- [Your assignment]
Write out every line below that includes the word "bisnis".

- [Working data]

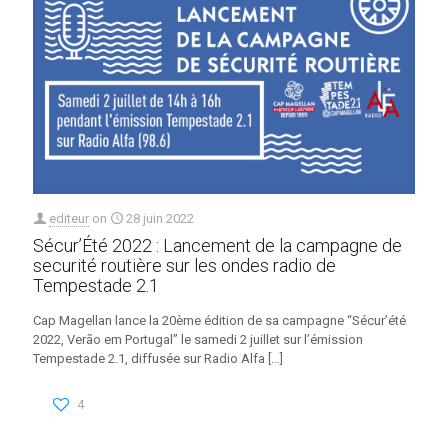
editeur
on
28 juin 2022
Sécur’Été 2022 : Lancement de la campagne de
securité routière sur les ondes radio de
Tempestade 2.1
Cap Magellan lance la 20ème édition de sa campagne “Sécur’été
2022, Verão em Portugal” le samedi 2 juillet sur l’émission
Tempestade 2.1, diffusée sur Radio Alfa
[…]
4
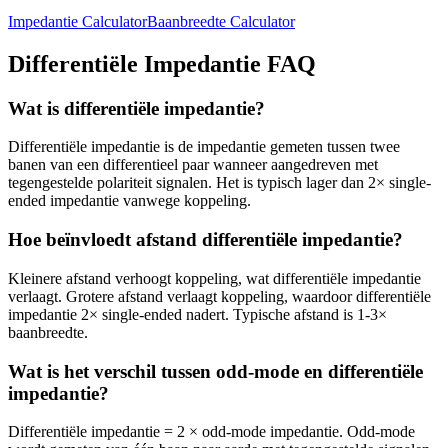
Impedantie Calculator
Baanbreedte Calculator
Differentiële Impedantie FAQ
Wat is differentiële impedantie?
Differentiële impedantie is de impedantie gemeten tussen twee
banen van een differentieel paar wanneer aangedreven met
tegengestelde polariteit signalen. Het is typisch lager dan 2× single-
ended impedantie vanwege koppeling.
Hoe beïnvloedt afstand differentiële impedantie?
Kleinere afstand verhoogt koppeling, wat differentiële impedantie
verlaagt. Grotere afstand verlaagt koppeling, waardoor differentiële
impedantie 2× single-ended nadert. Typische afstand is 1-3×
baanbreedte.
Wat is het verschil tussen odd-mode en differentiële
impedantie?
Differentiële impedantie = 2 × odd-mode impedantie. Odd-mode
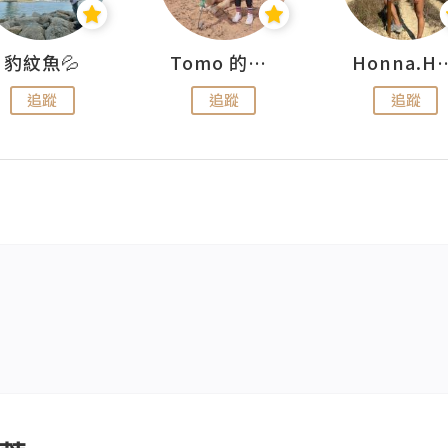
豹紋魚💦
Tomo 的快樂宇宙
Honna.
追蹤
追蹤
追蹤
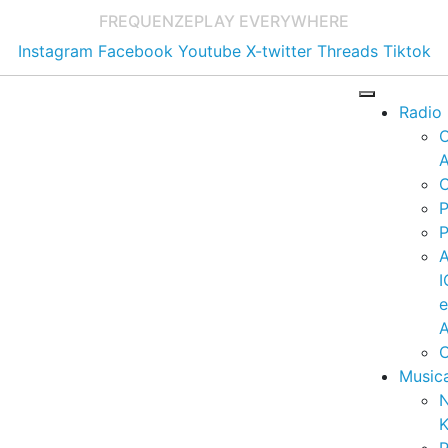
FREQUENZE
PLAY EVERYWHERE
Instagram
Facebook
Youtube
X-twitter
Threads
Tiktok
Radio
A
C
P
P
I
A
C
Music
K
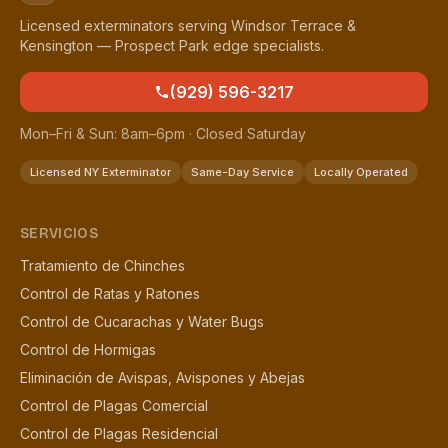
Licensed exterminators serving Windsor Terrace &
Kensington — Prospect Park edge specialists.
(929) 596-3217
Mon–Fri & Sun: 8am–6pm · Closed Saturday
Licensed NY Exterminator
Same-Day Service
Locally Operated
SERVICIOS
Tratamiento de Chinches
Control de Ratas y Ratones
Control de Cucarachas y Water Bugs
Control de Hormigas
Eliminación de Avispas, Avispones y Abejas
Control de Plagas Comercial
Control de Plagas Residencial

---

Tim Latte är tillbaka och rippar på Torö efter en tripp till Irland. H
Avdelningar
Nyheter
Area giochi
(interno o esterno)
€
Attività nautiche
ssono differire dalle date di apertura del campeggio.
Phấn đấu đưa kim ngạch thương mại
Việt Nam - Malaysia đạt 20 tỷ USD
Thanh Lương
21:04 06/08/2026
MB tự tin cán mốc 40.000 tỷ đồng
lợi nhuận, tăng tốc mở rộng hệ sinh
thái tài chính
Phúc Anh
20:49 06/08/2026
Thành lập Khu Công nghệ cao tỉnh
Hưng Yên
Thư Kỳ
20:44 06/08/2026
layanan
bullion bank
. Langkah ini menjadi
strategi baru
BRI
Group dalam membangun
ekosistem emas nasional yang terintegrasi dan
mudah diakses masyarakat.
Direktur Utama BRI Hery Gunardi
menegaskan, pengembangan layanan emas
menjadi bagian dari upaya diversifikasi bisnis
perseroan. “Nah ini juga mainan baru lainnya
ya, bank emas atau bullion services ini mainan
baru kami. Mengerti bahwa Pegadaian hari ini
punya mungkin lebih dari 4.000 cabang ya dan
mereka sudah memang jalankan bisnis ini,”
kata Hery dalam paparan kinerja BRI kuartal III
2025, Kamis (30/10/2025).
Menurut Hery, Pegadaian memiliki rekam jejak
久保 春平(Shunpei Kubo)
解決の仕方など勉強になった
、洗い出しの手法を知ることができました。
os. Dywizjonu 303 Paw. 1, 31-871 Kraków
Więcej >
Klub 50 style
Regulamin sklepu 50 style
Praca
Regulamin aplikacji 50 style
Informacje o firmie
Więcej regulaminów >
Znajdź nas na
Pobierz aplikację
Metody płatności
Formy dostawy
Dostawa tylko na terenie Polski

- [The answer]
menjadi bagian dari upaya diversifikasi bisnis
mereka sudah memang jalankan bisnis ini,”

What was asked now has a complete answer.